Non è una tragica fatalità
La morte per stenti del giovane rifugiato siriano, avvenuta in Slovenia lungo la cosiddetta “rotta balcanica”, non è un singolo fatto tragico segnato dalla casualità, bensì la manifestazione di una situazione drammatica che riguarda le migliaia di persone – uomini, donne e bambini – in fuga lungo la via terrestre dei Balcani. Quella morte sarebbe potuta avvenire a Trieste o in altri punti della rotta, e si aggiunge ad altre morti già avvenute.
Da tempo ICS evidenzia – rimanendo però inascoltata – le serie condizioni psico-fisiche nelle quali coloro che hanno percorso la rotta balcanica arrivano a Trieste. Si tratta di persone stremate da viaggi compiuti in condizioni estreme, ferite nel corpo e nella psiche dalle violenze subite dalle diverse forze di polizia dell’area balcanica (da quella croata in particolare), rispetto alle cui inaudite responsabilità sono innumerevoli oramai i rapporti internazionali di condanna, rimasti anch’essi finora del tutto ignorati.

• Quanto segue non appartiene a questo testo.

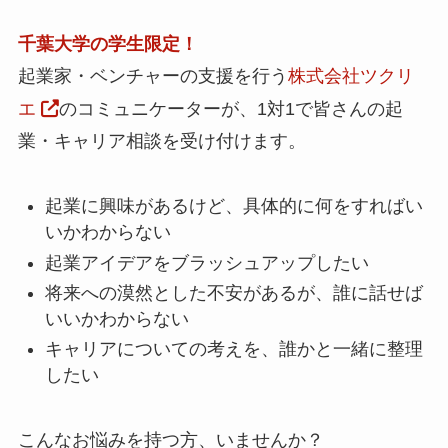
千葉大学の学生限定！
起業家・ベンチャーの支援を行う
株式会社ツクリ
エ
のコミュニケーターが、1対1で皆さんの起
業・キャリア相談を受け付けます。
起業に興味があるけど、具体的に何をすればい
いかわからない
起業アイデアをブラッシュアップしたい
将来への漠然とした不安があるが、誰に話せば
いいかわからない
キャリアについての考えを、誰かと一緒に整理
したい
こんなお悩みを持つ方、いませんか？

Solo la generale giovane età e il buon stato di salute dei migranti hanno finora evitato che anche sulle strade di Trieste o del Carso, magari di notte, vengano recuperati dei cadaveri. L’emergenza umanitaria in atto, con l’inverno alle porte, richiederebbe attenzione da parte della cittadinanza e delle istituzioni, con l’organizzazione di interventi di monitoraggio e immediato intervento umanitario, specie nei confronti di coloro che per timore di avvicinarsi ai servizi o per una temporanea mancanza di posti (situazione che purtroppo a volte accade), non hanno un immediato accesso alle misure di accoglienza e cercano temporaneo riparo dove possono. Nulla di tutto ciò sta avvenendo.
In una città sempre più imbarbarita e violenta la discussione pubblica rimane dominata dall’ossessione dei respingimenti: ciò porta spesso le persone a nascondersi, a fare percorsi pericolosi e ad affidarsi alle rete criminali, che così alzano il prezzo dei loro servizi. Tutto ciò mentre le urla scomposte degli imprenditori dell’odio aizzano contro i migranti, adesso anche attraverso l’uso dei cani. Occorre invece un profondo cambiamento di atteggiamento e una rinnovata spinta verso un senso di umanità e di convivenza civile, prima che siano irrimediabilmente perduti. Affinché nessuno muoia sulla rotta balcanica, a Trieste o altrove.